Part Eight – Conclusion
[113] The court will make the following final orders:
a) This order will change all previous support orders.
b) Child support arrears are fixed in the amount of $11,217.08.
c) The arrears are to be paid immediately to the mother.
d) In addition to the fixed arrears, the father is to immediately pay the mother the amount of $2,576, as his contribution to the youth’s 2020 and 2021 section 7 expenses, as calculated in this decision.
e) Based on an imputed annual income of $85,440, the father shall pay the mother the guidelines table amount of child support for one child of $796 each month, starting on February 1, 2021.
f) Based on an imputed annual income of $95,440, the father shall pay the mother the guidelines table amount of child support for one child of $875 each month, starting on January 1, 2022.
g) The father shall cover the youth on any extended health plan for medical, dental and drug coverage that he has available to him through his place of employment and provide proof of this coverage to the mother. He is to submit any claims presented by the mother to the insurer in a timely manner.
h) This order is without prejudice to the mother’s right to seek a future contribution by the father to the youth’s post-secondary education costs.
i) A support deduction order shall issue.
j) The Director is asked to adjust its records in accordance with this order.

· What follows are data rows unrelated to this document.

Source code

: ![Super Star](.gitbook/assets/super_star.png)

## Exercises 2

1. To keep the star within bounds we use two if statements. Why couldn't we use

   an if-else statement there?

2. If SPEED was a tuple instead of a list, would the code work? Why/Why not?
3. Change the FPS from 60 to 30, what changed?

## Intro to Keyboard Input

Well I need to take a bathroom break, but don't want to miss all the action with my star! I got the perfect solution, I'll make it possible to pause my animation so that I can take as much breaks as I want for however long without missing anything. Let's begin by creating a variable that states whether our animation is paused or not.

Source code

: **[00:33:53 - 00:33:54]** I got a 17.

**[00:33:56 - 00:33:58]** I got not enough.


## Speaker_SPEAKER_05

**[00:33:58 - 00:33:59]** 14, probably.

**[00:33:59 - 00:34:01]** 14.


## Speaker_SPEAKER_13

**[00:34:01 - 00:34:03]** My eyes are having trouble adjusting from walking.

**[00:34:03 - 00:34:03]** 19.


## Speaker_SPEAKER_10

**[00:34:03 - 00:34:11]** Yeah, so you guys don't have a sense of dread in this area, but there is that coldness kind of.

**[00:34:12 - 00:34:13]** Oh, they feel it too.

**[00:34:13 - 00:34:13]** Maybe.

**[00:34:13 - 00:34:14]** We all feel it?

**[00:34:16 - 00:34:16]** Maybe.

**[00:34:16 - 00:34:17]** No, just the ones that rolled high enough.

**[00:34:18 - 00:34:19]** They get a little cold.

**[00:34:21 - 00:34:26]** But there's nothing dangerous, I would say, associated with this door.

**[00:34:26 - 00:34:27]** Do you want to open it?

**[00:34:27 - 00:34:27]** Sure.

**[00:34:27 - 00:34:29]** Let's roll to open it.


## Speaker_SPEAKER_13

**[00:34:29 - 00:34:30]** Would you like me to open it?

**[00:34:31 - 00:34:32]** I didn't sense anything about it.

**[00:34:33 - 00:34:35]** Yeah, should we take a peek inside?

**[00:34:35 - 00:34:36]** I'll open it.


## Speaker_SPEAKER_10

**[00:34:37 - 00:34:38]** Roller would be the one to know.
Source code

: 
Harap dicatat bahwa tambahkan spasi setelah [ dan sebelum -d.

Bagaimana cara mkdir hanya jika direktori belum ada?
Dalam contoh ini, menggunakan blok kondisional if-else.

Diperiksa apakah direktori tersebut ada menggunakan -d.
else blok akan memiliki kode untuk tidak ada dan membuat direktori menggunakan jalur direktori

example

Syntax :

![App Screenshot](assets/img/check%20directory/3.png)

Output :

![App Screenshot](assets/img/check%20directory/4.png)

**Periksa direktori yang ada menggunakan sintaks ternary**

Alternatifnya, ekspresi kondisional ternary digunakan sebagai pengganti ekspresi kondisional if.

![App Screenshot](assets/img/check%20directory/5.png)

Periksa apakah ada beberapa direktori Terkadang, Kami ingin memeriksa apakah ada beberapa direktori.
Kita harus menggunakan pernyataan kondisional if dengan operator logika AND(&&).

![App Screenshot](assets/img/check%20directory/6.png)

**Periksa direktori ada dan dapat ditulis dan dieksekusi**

[114] The court finds that the mother is entitled to costs. She is the successful party and the father has acted unreasonably. He failed to advise her of his increases in income, failed to pay appropriate child support and did not comply with multiple court orders. If the mother seeks costs she shall serve and file written costs submissions by February 8, 2021. The father will then have until February 19, 2021 to make written response. Costs submissions are restricted to two pages, not including any offer to settle or bill of costs. Costs submissions are to be delivered to or emailed to the trial coordinator’s office.
Footnotes
[1] In her motion to change, the mother sought an increase in child support retroactive to 2009. However, at the hearing of the motion to change, she submitted that she was only seeking an order for the father to pay the arrears, as reflected in the records of the Director. She said that if the monies held by the Director were paid to her, she would be satisfied that this would clear up all arrears.
[2] These costs were not paid but the court permitted the father to proceed with his request to rescind arrears.
[3] The father testified that he is separated from his wife.
[4] D.B.S. v. S.R.G.; L.J.W. v. T.A.R.; Henry v. Henry; Hiemstra v. Hiemstra, 2006 SCC 37, [2006] 2 SCR 231.
[5] This information was obtained by the court on January 22, 2021 and sent to the parties. They were given the opportunity to make written submissions if they disagreed with any of this information. No submissions were made regarding this.
[6] Also see: B.C.J.B. v. E.-R.R.R., 2020 ONCJ 438, per: Justice Alex Finlayson.
[7] It is unnecessary for the court to make a finding of duress as defined by the law – there are multiple reasons not to enforce the agreement. The court is merely taking into consideration the mother’s subjective feelings of why she signed the agreement.
[8] $2,500 from refereeing and personal training, plus $3,000 from the snow removal business plus $4,940 imputed income from capital.
[9] The mother included some minor expenses for 2019 in her affidavit prepared for the hearing. She indicated at the hearing that she was only seeking a contribution to section 7 expenses starting in 2020, so the 2019 claims are not included.